GIVEN INSTRUCTION →
Reproduce everything in the listing from the line containing "pose: elev=177.7 azim=141.3" down to the end of the listing, including both ends, character for character.
↓↓↓
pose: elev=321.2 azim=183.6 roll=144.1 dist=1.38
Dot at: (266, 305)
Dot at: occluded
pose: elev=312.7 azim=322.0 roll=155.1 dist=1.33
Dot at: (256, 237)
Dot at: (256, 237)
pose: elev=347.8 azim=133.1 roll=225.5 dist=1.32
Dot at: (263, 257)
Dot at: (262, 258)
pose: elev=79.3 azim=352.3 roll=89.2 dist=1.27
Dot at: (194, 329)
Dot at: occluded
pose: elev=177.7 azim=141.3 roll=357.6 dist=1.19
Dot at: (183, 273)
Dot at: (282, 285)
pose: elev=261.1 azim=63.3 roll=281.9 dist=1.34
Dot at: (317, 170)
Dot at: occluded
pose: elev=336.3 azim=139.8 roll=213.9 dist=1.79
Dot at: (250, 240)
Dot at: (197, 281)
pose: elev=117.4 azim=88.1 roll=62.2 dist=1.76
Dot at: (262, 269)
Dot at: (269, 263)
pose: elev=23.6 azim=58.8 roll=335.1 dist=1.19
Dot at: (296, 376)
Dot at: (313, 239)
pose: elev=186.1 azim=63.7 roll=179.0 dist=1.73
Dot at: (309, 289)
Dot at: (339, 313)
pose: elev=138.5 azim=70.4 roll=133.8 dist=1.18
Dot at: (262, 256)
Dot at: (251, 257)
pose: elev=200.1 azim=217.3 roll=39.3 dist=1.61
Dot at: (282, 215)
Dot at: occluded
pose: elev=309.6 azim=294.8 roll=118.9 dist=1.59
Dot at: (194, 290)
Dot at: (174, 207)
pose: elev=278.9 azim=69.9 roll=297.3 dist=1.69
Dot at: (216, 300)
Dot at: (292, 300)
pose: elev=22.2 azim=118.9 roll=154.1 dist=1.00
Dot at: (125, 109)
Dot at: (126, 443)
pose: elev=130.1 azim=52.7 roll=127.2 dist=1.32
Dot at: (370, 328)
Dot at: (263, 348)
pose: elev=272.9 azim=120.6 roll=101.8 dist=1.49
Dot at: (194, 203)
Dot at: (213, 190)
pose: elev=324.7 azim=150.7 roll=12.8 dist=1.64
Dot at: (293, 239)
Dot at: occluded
↑↑↑
WRITTEN ANSWER →
pose: elev=177.7 azim=141.3 roll=357.6 dist=1.19
Dot at: (183, 273)
Dot at: (282, 285)
pose: elev=261.1 azim=63.3 roll=281.9 dist=1.34
Dot at: (317, 170)
Dot at: occluded
pose: elev=336.3 azim=139.8 roll=213.9 dist=1.79
Dot at: (250, 240)
Dot at: (197, 281)
pose: elev=117.4 azim=88.1 roll=62.2 dist=1.76
Dot at: (262, 269)
Dot at: (269, 263)
pose: elev=23.6 azim=58.8 roll=335.1 dist=1.19
Dot at: (296, 376)
Dot at: (313, 239)
pose: elev=186.1 azim=63.7 roll=179.0 dist=1.73
Dot at: (309, 289)
Dot at: (339, 313)
pose: elev=138.5 azim=70.4 roll=133.8 dist=1.18
Dot at: (262, 256)
Dot at: (251, 257)
pose: elev=200.1 azim=217.3 roll=39.3 dist=1.61
Dot at: (282, 215)
Dot at: occluded
pose: elev=309.6 azim=294.8 roll=118.9 dist=1.59
Dot at: (194, 290)
Dot at: (174, 207)
pose: elev=278.9 azim=69.9 roll=297.3 dist=1.69
Dot at: (216, 300)
Dot at: (292, 300)
pose: elev=22.2 azim=118.9 roll=154.1 dist=1.00
Dot at: (125, 109)
Dot at: (126, 443)
pose: elev=130.1 azim=52.7 roll=127.2 dist=1.32
Dot at: (370, 328)
Dot at: (263, 348)
pose: elev=272.9 azim=120.6 roll=101.8 dist=1.49
Dot at: (194, 203)
Dot at: (213, 190)
pose: elev=324.7 azim=150.7 roll=12.8 dist=1.64
Dot at: (293, 239)
Dot at: occluded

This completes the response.